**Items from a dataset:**

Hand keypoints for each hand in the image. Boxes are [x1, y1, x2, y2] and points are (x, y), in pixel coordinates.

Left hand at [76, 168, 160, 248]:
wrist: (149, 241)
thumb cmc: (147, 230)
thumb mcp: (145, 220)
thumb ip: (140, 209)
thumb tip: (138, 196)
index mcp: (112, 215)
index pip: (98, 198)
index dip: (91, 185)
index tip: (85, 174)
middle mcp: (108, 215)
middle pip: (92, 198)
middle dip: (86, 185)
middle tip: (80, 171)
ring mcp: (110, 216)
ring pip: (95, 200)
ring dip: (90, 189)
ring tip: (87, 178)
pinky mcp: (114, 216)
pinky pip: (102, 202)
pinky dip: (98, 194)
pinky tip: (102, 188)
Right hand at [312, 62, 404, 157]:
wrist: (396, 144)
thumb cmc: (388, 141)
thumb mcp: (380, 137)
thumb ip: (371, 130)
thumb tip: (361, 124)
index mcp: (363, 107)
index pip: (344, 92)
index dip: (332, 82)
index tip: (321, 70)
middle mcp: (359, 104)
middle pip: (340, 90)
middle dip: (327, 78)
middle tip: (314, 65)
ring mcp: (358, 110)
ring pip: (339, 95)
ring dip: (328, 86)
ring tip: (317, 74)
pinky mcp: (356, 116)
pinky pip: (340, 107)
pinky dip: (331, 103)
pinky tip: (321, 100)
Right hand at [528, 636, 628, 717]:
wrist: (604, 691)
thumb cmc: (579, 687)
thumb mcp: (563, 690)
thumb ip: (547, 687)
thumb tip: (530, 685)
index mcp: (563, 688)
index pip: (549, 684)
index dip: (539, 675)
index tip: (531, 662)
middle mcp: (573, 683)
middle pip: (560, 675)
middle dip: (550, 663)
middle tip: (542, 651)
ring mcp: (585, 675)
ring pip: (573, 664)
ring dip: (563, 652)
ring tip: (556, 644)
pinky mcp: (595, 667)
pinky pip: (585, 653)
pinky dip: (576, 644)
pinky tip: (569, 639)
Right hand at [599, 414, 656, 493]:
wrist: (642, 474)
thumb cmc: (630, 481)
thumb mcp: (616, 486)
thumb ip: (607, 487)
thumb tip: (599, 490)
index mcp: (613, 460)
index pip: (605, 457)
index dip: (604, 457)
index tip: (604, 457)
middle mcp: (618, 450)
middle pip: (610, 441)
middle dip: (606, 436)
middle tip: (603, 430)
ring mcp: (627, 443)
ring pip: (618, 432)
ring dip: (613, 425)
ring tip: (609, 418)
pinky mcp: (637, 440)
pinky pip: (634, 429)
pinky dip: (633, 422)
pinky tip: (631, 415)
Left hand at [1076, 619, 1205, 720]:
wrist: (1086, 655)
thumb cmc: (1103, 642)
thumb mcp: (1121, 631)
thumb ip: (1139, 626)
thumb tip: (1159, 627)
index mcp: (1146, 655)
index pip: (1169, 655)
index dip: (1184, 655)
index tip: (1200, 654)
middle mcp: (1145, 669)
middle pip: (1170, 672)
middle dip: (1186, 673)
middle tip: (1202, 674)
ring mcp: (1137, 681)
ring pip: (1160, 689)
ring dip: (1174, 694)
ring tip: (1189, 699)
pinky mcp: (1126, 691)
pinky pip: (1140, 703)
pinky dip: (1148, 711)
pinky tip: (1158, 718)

==

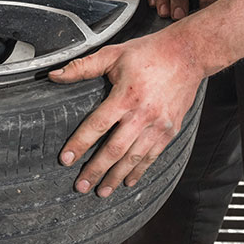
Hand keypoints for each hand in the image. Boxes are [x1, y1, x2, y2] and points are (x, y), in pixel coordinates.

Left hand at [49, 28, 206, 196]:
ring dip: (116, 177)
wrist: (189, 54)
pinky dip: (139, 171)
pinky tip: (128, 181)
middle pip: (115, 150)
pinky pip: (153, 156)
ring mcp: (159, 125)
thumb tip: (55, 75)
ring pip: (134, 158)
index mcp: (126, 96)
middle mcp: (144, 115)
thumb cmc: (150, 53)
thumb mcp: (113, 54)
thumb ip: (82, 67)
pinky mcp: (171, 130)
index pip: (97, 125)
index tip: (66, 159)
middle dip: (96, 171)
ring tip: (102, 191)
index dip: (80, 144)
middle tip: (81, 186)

**Work instruction:**
For the data above, state only how many lines include the word "Right".

**Task result:**
3